━━━ Data for this exercise
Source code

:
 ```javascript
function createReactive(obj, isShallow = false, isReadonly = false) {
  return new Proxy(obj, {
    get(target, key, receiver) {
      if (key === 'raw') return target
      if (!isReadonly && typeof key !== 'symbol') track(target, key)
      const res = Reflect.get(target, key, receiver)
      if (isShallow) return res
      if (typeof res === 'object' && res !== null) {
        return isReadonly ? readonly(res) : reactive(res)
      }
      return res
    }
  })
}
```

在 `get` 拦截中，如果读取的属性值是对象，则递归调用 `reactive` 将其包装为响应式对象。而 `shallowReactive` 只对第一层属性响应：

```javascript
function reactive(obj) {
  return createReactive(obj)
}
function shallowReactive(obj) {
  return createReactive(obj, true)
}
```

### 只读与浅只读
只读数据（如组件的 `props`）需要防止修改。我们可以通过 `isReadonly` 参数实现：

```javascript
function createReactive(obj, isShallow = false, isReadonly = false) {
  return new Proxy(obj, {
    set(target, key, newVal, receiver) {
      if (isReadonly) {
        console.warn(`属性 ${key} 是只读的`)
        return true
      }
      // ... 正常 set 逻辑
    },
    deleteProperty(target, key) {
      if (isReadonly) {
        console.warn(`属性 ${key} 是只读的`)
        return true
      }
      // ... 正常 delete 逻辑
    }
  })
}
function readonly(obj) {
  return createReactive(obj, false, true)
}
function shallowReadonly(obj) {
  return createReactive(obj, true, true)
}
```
━━━━━━
→ **Instructions for the task**: For each line above that contains the word "typeof", make a copy.

→ **Output of the exercise**:
      if (!isReadonly && typeof key !== 'symbol') track(target, key)
      if (typeof res === 'object' && res !== null) {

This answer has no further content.